Risk of Covid 'plummets 21 days after first vaccine dose'
New data suggests major benefits within three weeks.
The chance of getting Covid-19 after being vaccinated drops sharply 21 days following a first dose, new analysis suggests.
People who become infected post-vaccination are also less likely to have symptoms than those who test positive for the virus but who have not been jabbed.
The findings come as Health Secretary Matt Hancock announced that everyone over the age of 18 in England would be able to book a Covid-19 vaccine from Friday.
Speaking at the NHS Confed Conference, Mr Hancock also said a first dose of vaccine had now been given to four out of five adults.
The new analysis on infections has been published by the Office for National Statistics (ONS) and is based on a sample of adults who had received the vaccine up to May 31.
It suggests the risk of infection increases following a first dose, peaking at around 16 days.
There is then a “strong decrease” in risk up to around one month after the first dose, and the risk then declines slowly but steadily.
Rates of infection post-vaccination are likely to be very low, however.
Out of a sample of 297,493 people vaccinated, 1,477 (0.5%) were subsequently found to have a new positive infection of Covid-19.
There was a very slight difference between whether the person had received the Pfizer/BioNTech vaccine (0.8% of the total) and Oxford/AstraZeneca (0.3%).
From a sample of 210,918 adults who had received both doses of vaccine, just 0.1% were subsequently found to have a new positive infection.
Possible explanations for infection shortly after getting the vaccine include someone catching Covid-19 before they had received a jab, or exposure to Covid-19 at a vaccination centre, the ONS said.
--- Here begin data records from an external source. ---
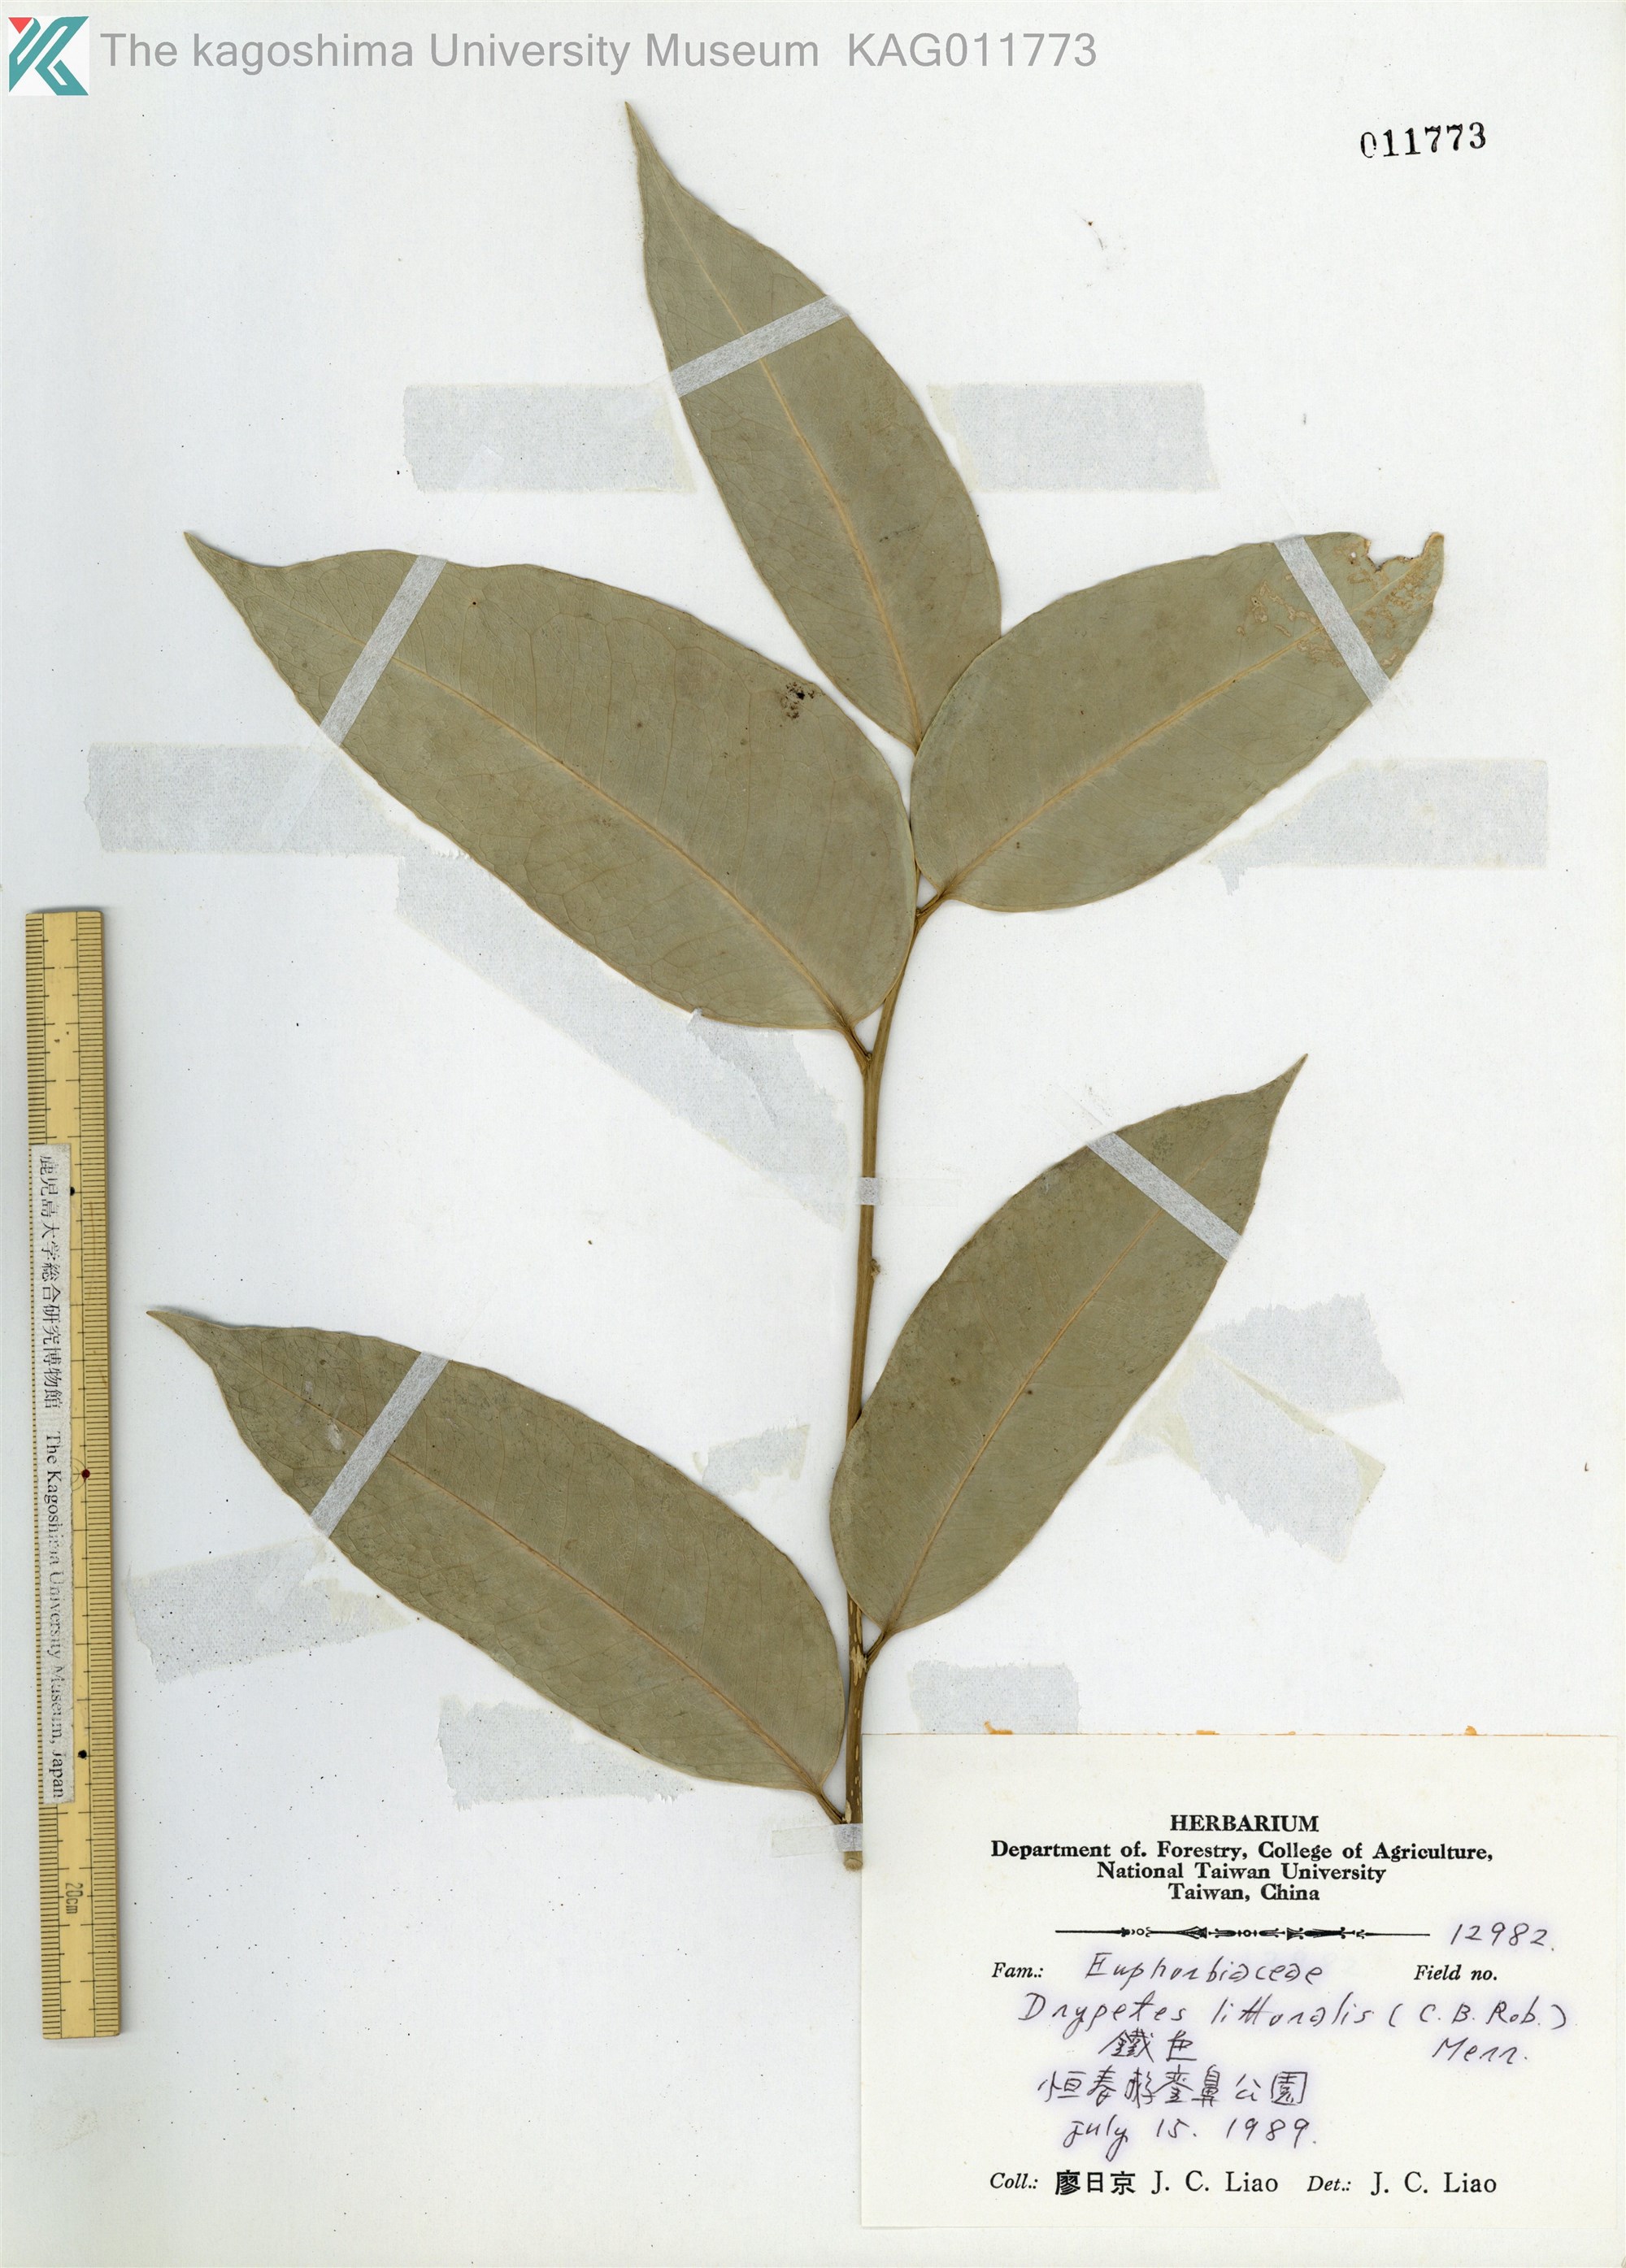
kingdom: Plantae
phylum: Tracheophyta
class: Magnoliopsida
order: Malpighiales
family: Putranjivaceae
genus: Drypetes
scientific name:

The analysis comes as separate figures suggest cases of Covid-19 are “rising exponentially” across England, driven by younger and mostly unvaccinated age groups.
A study commissioned by the Government found infections increased 50% between May 3 and June 7, coinciding with the rise of the Delta coronavirus variant which was first detected in India and is now dominant in the UK.
Data from nearly 110,000 swab tests carried out across England between May 20 and June 7 suggests Covid-19 cases are doubling every 11 days, with the highest prevalence in north-west England and one in 670 people infected.
Coronavirus restrictions in England have now been formally extended until July 19, following a vote in the House of Commons on Wednesday.
MPs voted 489 to 60 to approve regulations delaying the easing of the measures, though Prime Minister Boris Johnson suffered a rebellion from members of his own party over the delay.
Professor Stephen Reicher, a member of the Spi-B group of behavioural scientists advising ministers, rejected a suggestion by LBC radio on Thursday that scientists are “delighted” they have “won the argument” over the four-week delay.
He told LBC: “All of us were distraught. I personally was distraught, none of us want those restrictions.
“And we shouldn’t have been in this position if we’d acted properly and if we’d had proper safeguards to our borders, if we’d had proper support for people to self-isolate.”
Prof Reicher said the Delta variant is “more transmissible in houses”, adding: “If you are sick, then to self-isolate in the home is almost impossible if you live in more crowded homes, so we also need to look at accommodation, we need to look at other forms of support.”